Aprirsi al mare e ai suoi usi
Martedì 14 aprile si inaugura la sequenza con una giornata dedicata agli sport acquatici. Una serie di presentazioni saranno tenute nella sala conferenze e nello stand di AMPM.
Isabelle Autissier ha aperto le discussioni con un discorso incentrato sullo stato del mare e sul legame tra la navigazione e l'impegno per l'ambiente. Nel corso della giornata, una tavola rotonda riunirà diversi profili di velisti, tra cui Christopher Pratt e Nicolas Rouger, per discutere del loro rapporto con il mare e della loro carriera marittima.
Allo stesso tempo, una sessione di job-dating dedicata all'occupazione farà incontrare attori istituzionali e candidati per discutere delle professioni del settore.
Una lettura economica e professionale del settore degli sport acquatici
Mercoledì 15 aprile, le conferenze si concentreranno sull'occupazione e sull'economia del settore. Il format "Parlons Mer" (Parliamo di mare) analizza i nuovi modelli economici legati agli sport acquatici.
Questi eventi riuniscono i professionisti per discutere gli sviluppi del mercato, i servizi associati e le prospettive commerciali. Questo tipo di incontro permette a produttori, istituzioni e attori locali di incrociare i loro approcci.
Ambiente e gestione delle coste all'ordine del giorno di giovedì
Giovedì 16 aprile è dedicato alle questioni economiche e ambientali. Un incontro tecnico presenta il Contratto della Baia, con i suoi obiettivi relativi alla qualità dell'acqua e alla riduzione dell'inquinamento.
Lo stesso giorno, una conferenza organizzata dall'associazione Blue Odyssée esaminerà le soluzioni pratiche all'inquinamento marino. Il discorso si basa sui riscontri dell'esperienza e sulle iniziative già messe in atto, in particolare nel Mediterraneo.
Feedback dei velisti impegnati
Venerdì 17 aprile, l'attenzione si concentrerà sulle carriere dei velisti. Nicolas Rouger presenta il suo progetto "Demain c'est loin", con uno sguardo retrospettivo sulla preparazione di un programma di navigazione a lunga distanza.

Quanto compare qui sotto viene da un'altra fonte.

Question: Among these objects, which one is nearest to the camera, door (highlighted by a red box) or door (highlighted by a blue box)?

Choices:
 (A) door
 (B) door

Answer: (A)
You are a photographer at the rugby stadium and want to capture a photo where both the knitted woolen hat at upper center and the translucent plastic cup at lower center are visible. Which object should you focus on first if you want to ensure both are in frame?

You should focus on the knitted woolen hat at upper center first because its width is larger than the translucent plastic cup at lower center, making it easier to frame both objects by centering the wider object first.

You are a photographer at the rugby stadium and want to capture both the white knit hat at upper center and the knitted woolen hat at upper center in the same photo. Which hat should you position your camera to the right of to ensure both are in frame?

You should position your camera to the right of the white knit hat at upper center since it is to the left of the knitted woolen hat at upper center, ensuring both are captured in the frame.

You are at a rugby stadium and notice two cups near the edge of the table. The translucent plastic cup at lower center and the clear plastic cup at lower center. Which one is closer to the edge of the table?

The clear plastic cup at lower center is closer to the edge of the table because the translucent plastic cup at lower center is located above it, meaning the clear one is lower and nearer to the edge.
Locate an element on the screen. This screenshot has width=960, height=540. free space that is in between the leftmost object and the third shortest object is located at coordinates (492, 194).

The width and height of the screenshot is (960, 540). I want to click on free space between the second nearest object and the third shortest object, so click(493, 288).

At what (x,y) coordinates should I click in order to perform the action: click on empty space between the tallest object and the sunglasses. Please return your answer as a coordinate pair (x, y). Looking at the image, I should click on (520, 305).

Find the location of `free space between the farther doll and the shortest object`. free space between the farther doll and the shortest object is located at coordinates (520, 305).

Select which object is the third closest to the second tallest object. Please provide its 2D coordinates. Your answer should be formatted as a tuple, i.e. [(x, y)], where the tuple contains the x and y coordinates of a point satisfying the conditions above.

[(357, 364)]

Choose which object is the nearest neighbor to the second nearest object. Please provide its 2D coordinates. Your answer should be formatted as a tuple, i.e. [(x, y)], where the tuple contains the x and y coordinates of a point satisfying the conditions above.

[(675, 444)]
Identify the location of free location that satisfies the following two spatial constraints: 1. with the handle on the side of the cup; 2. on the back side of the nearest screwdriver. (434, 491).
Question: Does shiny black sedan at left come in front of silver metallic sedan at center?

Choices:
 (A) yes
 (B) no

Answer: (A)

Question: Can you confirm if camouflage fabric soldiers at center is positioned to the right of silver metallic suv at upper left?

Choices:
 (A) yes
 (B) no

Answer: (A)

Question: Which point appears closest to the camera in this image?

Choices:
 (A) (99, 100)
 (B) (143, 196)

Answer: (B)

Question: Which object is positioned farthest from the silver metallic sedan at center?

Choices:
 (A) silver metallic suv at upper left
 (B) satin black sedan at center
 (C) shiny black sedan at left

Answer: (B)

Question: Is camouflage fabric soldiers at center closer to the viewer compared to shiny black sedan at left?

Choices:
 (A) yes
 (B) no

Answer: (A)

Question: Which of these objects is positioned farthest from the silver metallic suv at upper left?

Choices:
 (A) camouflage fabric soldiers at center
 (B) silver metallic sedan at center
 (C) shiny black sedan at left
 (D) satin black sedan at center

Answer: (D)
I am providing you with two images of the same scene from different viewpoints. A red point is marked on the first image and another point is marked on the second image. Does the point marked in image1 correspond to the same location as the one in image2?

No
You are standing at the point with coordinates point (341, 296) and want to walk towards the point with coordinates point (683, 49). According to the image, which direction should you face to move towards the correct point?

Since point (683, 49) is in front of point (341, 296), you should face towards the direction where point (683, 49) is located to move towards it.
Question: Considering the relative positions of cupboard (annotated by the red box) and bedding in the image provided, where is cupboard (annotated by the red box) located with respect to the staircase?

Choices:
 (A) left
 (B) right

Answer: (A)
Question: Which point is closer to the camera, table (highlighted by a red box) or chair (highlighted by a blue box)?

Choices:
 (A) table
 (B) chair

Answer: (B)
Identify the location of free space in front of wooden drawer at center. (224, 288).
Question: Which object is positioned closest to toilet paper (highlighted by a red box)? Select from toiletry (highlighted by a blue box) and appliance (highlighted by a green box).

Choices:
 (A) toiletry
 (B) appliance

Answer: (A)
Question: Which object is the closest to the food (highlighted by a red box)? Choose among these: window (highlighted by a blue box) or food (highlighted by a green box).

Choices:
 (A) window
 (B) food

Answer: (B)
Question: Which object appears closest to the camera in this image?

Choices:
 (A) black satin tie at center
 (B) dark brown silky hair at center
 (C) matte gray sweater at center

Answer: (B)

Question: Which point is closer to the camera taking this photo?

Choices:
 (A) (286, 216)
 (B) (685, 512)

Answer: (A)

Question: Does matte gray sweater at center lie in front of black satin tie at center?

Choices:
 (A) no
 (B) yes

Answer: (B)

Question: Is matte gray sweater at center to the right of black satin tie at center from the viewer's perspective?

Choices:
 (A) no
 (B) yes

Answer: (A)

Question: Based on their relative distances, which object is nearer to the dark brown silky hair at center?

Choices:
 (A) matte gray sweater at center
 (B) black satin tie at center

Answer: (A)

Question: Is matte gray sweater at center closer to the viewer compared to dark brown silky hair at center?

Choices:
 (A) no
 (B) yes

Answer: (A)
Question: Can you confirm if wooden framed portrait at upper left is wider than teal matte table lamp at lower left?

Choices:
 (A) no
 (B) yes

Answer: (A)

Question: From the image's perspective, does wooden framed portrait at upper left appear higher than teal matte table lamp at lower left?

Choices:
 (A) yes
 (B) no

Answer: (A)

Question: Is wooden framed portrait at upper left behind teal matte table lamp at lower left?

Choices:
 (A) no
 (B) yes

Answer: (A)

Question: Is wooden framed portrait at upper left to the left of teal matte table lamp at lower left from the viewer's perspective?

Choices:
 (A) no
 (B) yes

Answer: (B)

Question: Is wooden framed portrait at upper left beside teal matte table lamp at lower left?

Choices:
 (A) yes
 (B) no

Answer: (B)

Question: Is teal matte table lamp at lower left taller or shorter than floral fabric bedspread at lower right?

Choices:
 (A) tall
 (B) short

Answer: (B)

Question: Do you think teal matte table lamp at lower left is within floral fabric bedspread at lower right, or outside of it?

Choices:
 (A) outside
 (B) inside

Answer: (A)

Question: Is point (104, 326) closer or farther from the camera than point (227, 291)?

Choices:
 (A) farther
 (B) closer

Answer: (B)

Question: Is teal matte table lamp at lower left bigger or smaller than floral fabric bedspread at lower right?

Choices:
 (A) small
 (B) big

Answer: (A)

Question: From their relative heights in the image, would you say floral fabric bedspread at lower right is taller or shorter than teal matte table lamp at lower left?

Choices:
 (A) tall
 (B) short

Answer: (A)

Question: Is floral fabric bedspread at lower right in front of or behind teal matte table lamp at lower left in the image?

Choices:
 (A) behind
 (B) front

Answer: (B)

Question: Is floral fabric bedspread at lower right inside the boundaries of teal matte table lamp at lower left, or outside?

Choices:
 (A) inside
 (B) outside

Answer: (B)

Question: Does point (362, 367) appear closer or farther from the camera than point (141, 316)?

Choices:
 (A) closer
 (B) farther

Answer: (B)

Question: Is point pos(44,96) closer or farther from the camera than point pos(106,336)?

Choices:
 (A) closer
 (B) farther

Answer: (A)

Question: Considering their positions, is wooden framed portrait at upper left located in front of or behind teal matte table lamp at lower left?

Questi formati offrono una visione della realtà della vela, con la preparazione tecnica, l'impegno personale e i vincoli del mare aperto.
Associazioni e iniziative locali al centro dell'attenzione
Sabato 18 aprile, il programma darà la parola alle associazioni marittime. Il format "Parlons Mer" (Parliamo di mare) mette in evidenza le azioni legate alla protezione delle coste, all'educazione marittima e alla trasmissione.
Lo stesso giorno, Henri Cosquer parla della grotta che porta il suo nome. Ripercorre le sue esplorazioni subacquee e la scoperta di questo sito sottomarino, evidenziando le condizioni di accesso e i vincoli dell'ambiente subacqueo.
Una celebrazione del mare e delle sue storie
Domenica 19 aprile, il tema sarà ripreso con una nuova conferenza di Henri Cosquer. L'intervento ripercorre la sua carriera di subacqueo professionista e le sue prime incursioni in grotta.
Organizzati nella sala conferenze, questi incontri strutturano la fine della mostra, con un approccio che si concentra maggiormente sulle storie di esplorazione e di esperienza sul campo.
Si prega di notare, registrazione obbligatoria sul sito web del salone.